■ Exercise directions: Please give again, word for word, the line that contains "left hip: (103, 137)" and every line after it to the end of the data, with no other lines.

· · · · ·

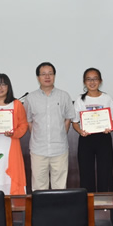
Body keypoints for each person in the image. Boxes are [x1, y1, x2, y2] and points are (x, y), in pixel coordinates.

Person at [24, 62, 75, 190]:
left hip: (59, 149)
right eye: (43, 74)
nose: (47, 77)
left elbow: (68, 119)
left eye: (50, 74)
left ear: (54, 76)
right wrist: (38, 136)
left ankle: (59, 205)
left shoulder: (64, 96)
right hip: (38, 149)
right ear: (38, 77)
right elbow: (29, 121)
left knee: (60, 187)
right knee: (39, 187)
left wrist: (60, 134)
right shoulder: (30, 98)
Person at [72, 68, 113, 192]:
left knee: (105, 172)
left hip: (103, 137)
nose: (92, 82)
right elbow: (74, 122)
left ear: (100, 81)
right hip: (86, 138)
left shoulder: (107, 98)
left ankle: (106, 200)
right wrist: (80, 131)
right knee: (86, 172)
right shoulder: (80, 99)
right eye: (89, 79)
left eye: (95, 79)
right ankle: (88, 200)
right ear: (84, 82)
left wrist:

· · · · ·

■ Exercise output:
left hip: (103, 137)
nose: (92, 82)
right elbow: (74, 122)
left ear: (100, 81)
right hip: (86, 138)
left shoulder: (107, 98)
left ankle: (106, 200)
right wrist: (80, 131)
right knee: (86, 172)
right shoulder: (80, 99)
right eye: (89, 79)
left eye: (95, 79)
right ankle: (88, 200)
right ear: (84, 82)
left wrist:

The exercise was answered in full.